ACFA: Taiwan perlu tingkatkan pendidikan berperspektif migran
07/11/2024 19:43(Diperbaharui 07/11/2024 20:27)
Taipei, 7 Nov. (CNA) Asia Citizen Future Association (ACFA) menilai Taiwan perlu memperkuat pendidikan dengan perspektif migran untuk menciptakan ruang yang lebih inklusif, terutama sebagai ruang aman bagi pejuang hak asasi manusia, seperti yang diupayakan ACFA.
“Hal ini menjadi isu utama di Taiwan saat ini. Banyak undang-undang yang perlu diubah dan dibuat.
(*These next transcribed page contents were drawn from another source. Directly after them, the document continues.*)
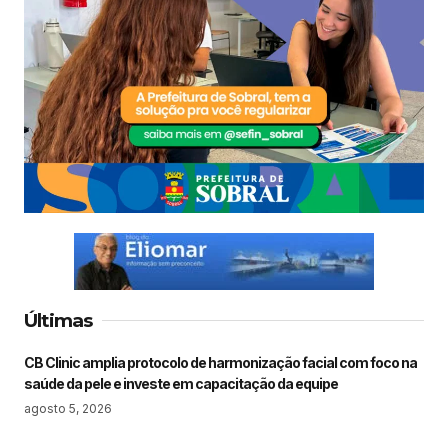
Últimas
CB Clinic amplia protocolo de harmonização facial com foco na
saúde da pele e investe em capacitação da equipe
agosto 5, 2026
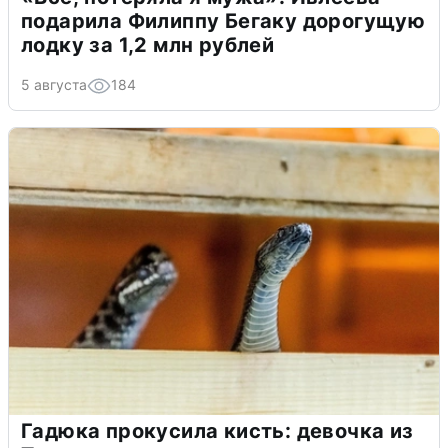
подарила Филиппу Бегаку дорогущую
лодку за 1,2 млн рублей
5 августа
184
Гадюка прокусила кисть: девочка из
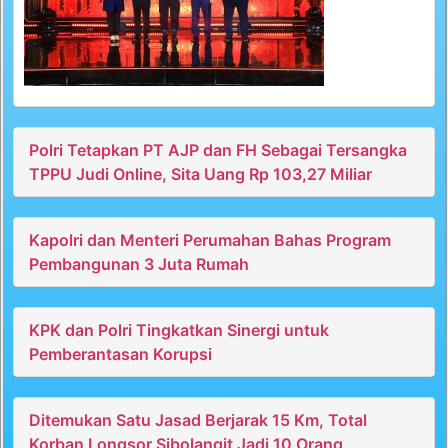
Polri Tetapkan PT AJP dan FH Sebagai Tersangka
TPPU Judi Online, Sita Uang Rp 103,27 Miliar
Kapolri dan Menteri Perumahan Bahas Program
Pembangunan 3 Juta Rumah
KPK dan Polri Tingkatkan Sinergi untuk
Pemberantasan Korupsi
Ditemukan Satu Jasad Berjarak 15 Km, Total
Korban Longsor Sibolangit Jadi 10 Orang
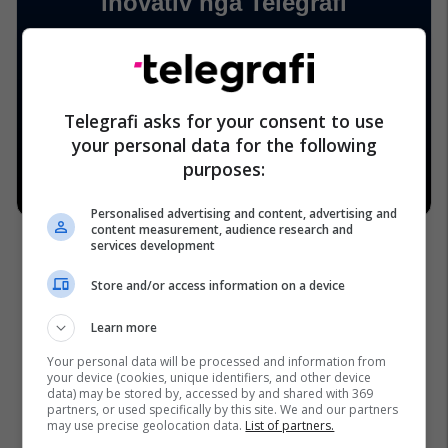
Telegrafi asks for your consent to use
your personal data for the following
purposes:
Personalised advertising and content, advertising and
content measurement, audience research and
services development
Store and/or access information on a device
Learn more
Your personal data will be processed and information from
your device (cookies, unique identifiers, and other device
data) may be stored by, accessed by and shared with 369
partners, or used specifically by this site. We and our partners
may use precise geolocation data.
List of partners.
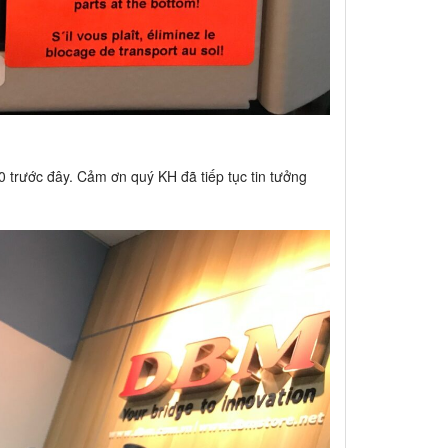
trước đây. Cảm ơn quý KH đã tiếp tục tin tưởng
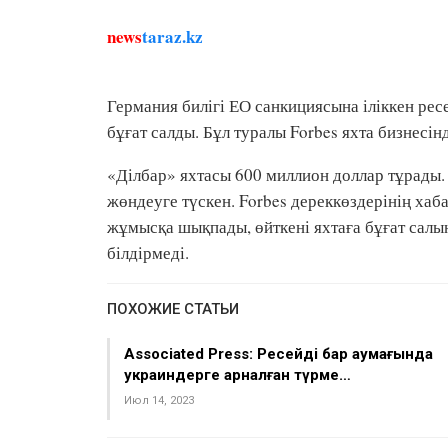
news
taraz.kz
Германия билігі ЕО санкициясына іліккен ре
бұғат салды. Бұл туралы Forbes яхта бизнесі
«Ділбар» яхтасы 600 миллион доллар тұрады.
жөндеуге түскен. Forbes дереккөздерінің хаб
жұмысқа шықпады, өйткені яхтаға бұғат салынғ
білдірмеді.
ПОХОЖИЕ СТАТЬИ
Associated Press: Ресейдің бар аумағында
украиндерге арналған түрме…
Июл 14, 2023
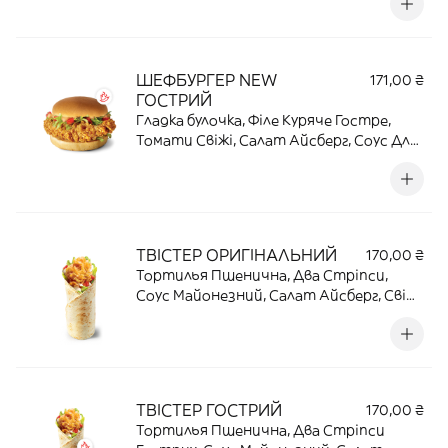
доповнень — бо все вже ідеально | 182 Г |
24,2 Г ПРОТЕЇНУ | 453,7 ККАЛ
ШЕФБУРГЕР NEW
171,00 ₴
ГОСТРИЙ
Гладка булочка, Філе Куряче Гостре,
Томати Свiжi, Салат Айсберг, Соус Для
Бургерів. Гострий рецепт
оригінального смаку | 180 Г | 21,3 Г
ПРОТЕЇНУ | 437,3 ККАЛ
ТВІСТЕР ОРИГІНАЛЬНИЙ
170,00 ₴
Тортилья Пшенична, Два Стріпси,
Соус Майонезний, Салат Айсберг, Свіжі
Томати. Завернули у тортилью
найсмачніше, можемо завернути
декілька і з собою | 18 Г | 22,5 Г ПРОТЕЇНУ |
512 ККАЛ
ТВІСТЕР ГОСТРИЙ
170,00 ₴
Тортилья Пшенична, Два Стріпси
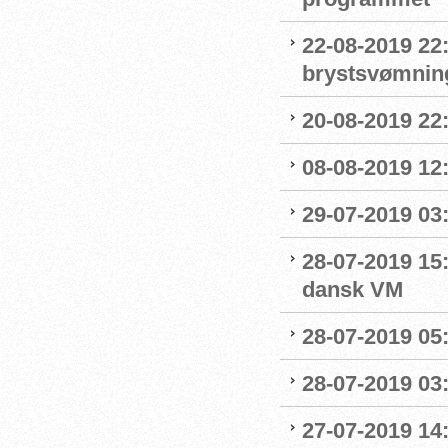
22-08-2019 22:
brystsvømnin
20-08-2019 22
08-08-2019 12
29-07-2019 03:
28-07-2019 15:
dansk VM
28-07-2019 05:
28-07-2019 03:
27-07-2019 14:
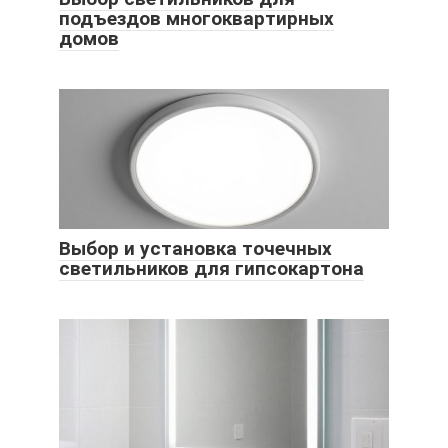
подъездов многоквартирных
домов
Выбор и установка точечных
светильников для гипсокартона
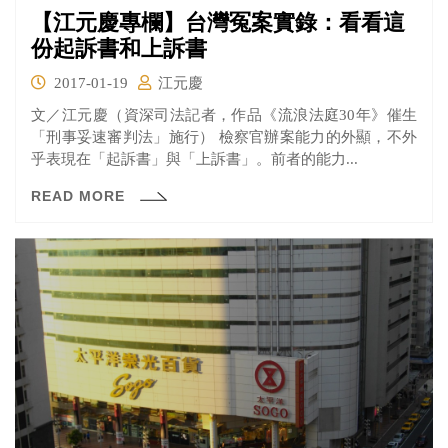
【江元慶專欄】台灣冤案實錄：看看這
份起訴書和上訴書
2017-01-19
江元慶
文／江元慶（資深司法記者，作品《流浪法庭30年》催生
「刑事妥速審判法」施行） 檢察官辦案能力的外顯，不外
乎表現在「起訴書」與「上訴書」。前者的能力...
READ MORE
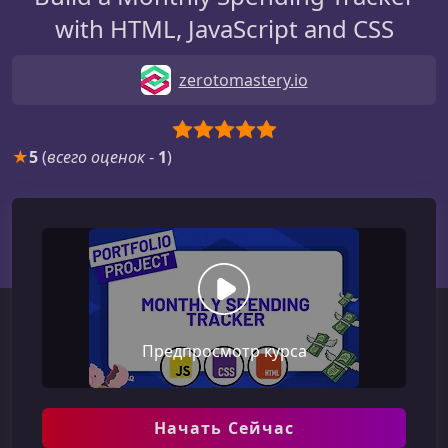
with HTML, JavaScript and CSS
zerotomastery.io
★
5
(
всего оценок
-
1
)
Предпросмотр курса
Начать Сейчас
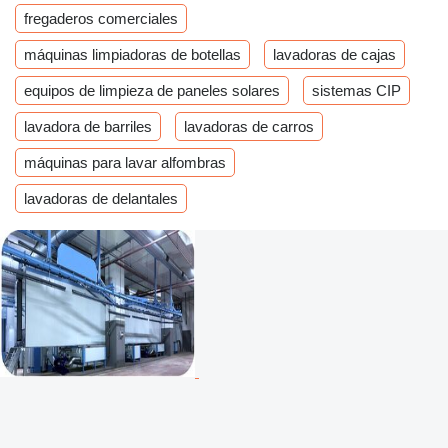
fregaderos comerciales
máquinas limpiadoras de botellas
lavadoras de cajas
equipos de limpieza de paneles solares
sistemas CIP
lavadora de barriles
lavadoras de carros
máquinas para lavar alfombras
lavadoras de delantales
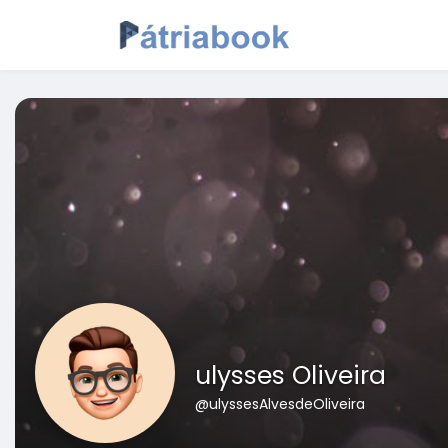
ulysses Oliveira
@ulyssesAlvesdeOliveira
Selain itu, Taiwan perlu meningkatkan pendidikan dengan perspektif imigrasi dan multikultural serta hak asasi manusia,” kata Lin.
Dalam sebuah laporan ACFA, disebutkan bahwa sebelumnya Hong Kong dan Bangkok berfungsi sebagai tempat perlindungan bagi pembela hak asasi manusia yang mendapat tekanan dari tiran di negara masing-masing. Namun belakangan, seiring konstelasi politik yang berubah, ruang sipil yang aman di dua kota ini pun mengalami pergeseran.
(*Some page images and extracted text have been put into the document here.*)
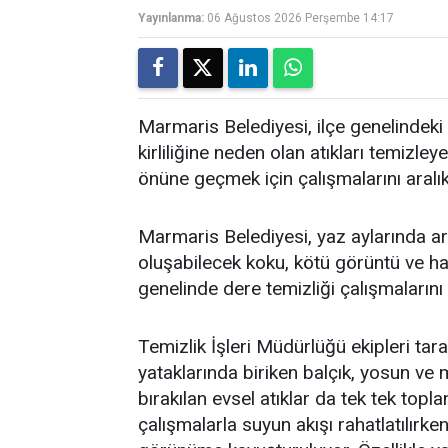
Yayınlanma:
06 Ağustos 2026 Perşembe 14:17
Marmaris Belediyesi, ilçe genelindeki 
kirliliğine neden olan atıkları temi
önüne geçmek için çalışmalarını aralı
Marmaris Belediyesi, yaz aylarında art
oluşabilecek koku, kötü görüntü ve h
genelinde dere temizliği çalışmalarını
Temizlik İşleri Müdürlüğü ekipleri tar
yataklarında biriken balçık, yosun ve 
bırakılan evsel atıklar da tek tek topla
çalışmalarla suyun akışı rahatlatılırken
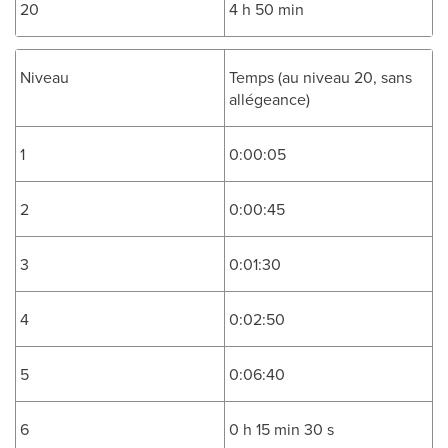
20
4 h 50 min
Niveau
Temps (au niveau 20, sans
allégeance)
1
0:00:05
2
0:00:45
3
0:01:30
4
0:02:50
5
0:06:40
6
0 h 15 min 30 s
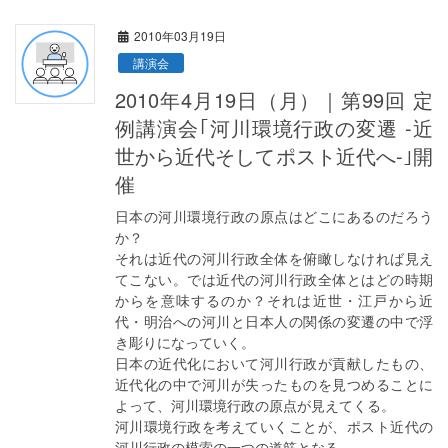
2010年03月19日
講演会
2010年4月19日（月）｜第99回 定
例講演会｢河川環境行政の変遷 -近
世から近代そしてポスト近代へ-｣開
催
日本の河川環境行政の原点はどこにあるのだろう
か？
それは近代の河川行政全体を俯瞰しなければ見え
てこない。では近代の河川行政全体とはどの時期
からを意味するのか？それは近世・江戸から近
代・明治への河川と日本人の関係の変遷の中で浮
き彫りになっていく。
日本の近代化において河川行政が貢献したもの、
近代化の中で河川が失ったものを見つめることに
よって、河川環境行政の原点が見えてくる。
河川環境行政を考えていくことが、ポスト近代の
河川行政の模索の一つの道筋となる。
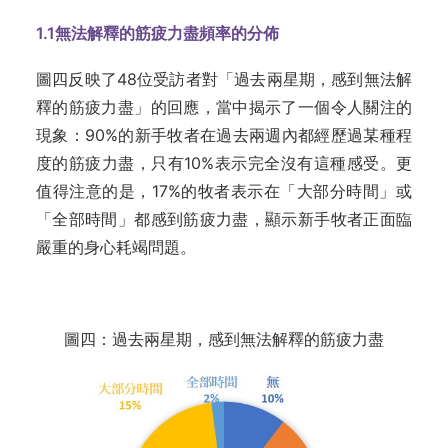
1.1
無法解釋的筋疲力盡頻率的分佈
圖四反映了48位受訪者對「過去兩星期，感到無法解
釋的筋疲力盡」的回應，當中揭示了一個令人關注的
現象：90%的新手牧者在過去兩週內都經歷過某種程
度的筋疲力盡，只有10%表示完全沒有這種感受。更
值得注意的是，17%的牧者表示在「大部分時間」或
「全部時間」都感到筋疲力盡，顯示新手牧者正面臨
嚴重的身心耗竭問題。
圖四：過去兩星期，感到無法解釋的筋疲力盡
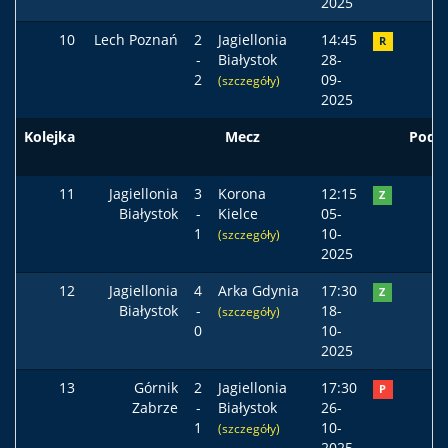
2025
10
Lech Poznań
2
Jagiellonia
14:45
R
-
Białystok
28-
2
09-
(szczegóły)
2025
Kolejka
Mecz
Pods
11
Jagiellonia
3
Korona
12:15
Z
Białystok
-
Kielce
05-
1
10-
(szczegóły)
2025
12
Jagiellonia
4
Arka Gdynia
17:30
Z
Białystok
-
18-
(szczegóły)
0
10-
2025
13
Górnik
2
Jagiellonia
17:30
P
Zabrze
-
Białystok
26-
1
10-
(szczegóły)
2025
Lin mengatakan, pada dasarnya kedua negara tersebut dianggap sebagai ruang sipil yang aman karena dianggap sangat internasional dengan menyambut orang asing dengan berbagai kebijakan dan langkah. Mereka bahkan memiliki kebijakan visa yang relatif terbuka.
Kadang-kadang negara-negara tersebut bahkan memberikan subsidi kepada organisasi untuk mengadakan pameran dan forum internasional, serta memudahkan proses pendaftaran organisasi. Mereka memiliki ambang batas yang relatif rendah untuk mendirikan status hukum, baik untuk memulai bisnis maupun lembaga nirlaba, kata Lin.
Sementara Taiwan, meski berpotensial karena negaranya yang sangat demokratis, belum ada kelonggaran-kelonggaran seperti ini, kata Lin.
“ACFA akan terus menyelenggarakan forum tahunan Asia Citizen Future Week (ACFW) untuk mempertemukan para pemangku kepentingan guna berdiskusi dan merumuskan strategi serta rencana kolektif. Kami berharap lebih banyak ide dan rencana dapat dikembangkan dan diciptakan di sini,” kata Lin.
ACFA berpandangan bahwa koneksi dan jaringan antara masyarakat sipil dan organisasi adalah kunci untuk mengumpulkan informasi dan mengidentifikasi isu, situasi, tren, dan bahkan kasus atau aplikasi individu.
Selain itu membangun kerangka kerja, badan, atau mekanisme khusus dan memiliki anggaran yang sesuai untuk keberlanjutan operasional juga sangat penting.
Kendati demikian, Lin tak menampik dibutuhkan waktu lebih lama untuk membangun kemitraan yang mendalam.
“Sejauh ini, kami telah belajar dan melihat bahwa ada tren penutupan ruang sipil di kawasan dan kebutuhan akan ruang untuk relokasi sementara bagi hak asasi manusia sangat mendesak. Taiwan berpotensi dan diharapkan dapat memainkan peran ini. Ini adalah pemahaman dan permintaan umum yang kami lihat saat ini. Hal ini telah dibicarakan selama bertahun-tahun, tetapi baru-baru ini, karena geopolitik dan situasi ruang sipil di Asia Tenggara yang semakin memburuk, gagasan ini dibahas lebih dari sebelumnya,” kata Lin.
Sebelumnya Fatia Maulidiyanti, direktur International Federation for Human Rights mengatakan Taiwan perlu membangun akses yang lebih inklusif terutama dalam mengatasi hambatan bahasa dan membuat jejaring yang kokoh dengan kelompok-kelompok lokal, jika hendak menjadi ruang aman bagi pembela HAM terutama di Asia.
Hal ini disampaikan dalam forum Asia Citizen Future Week 2024 di Taipei, Jumat (31/10). Forum yang digelar oleh ACFA ini digagas di antaranya untuk menyikapi terancamnya ruang sipil di beberapa negara Asia terutama Asia Tenggara seiring konstelasi politik yang berubah.
Menurut Fatia hal jangka panjang yang juga perlu dipikirkan adalah regulasi yang progresif dalam mengakui status pejuang HAM itu sendiri. “Kita perlu regulasi yang pasti dan tidak hanya mengambil celah dari payung hukum untuk migrasi dan pengungsi,” kata Fatia yang tak menampik potensi Taiwan sebagai salah satu ruang aman bagi pejuang HAM untuk kawasan Asia.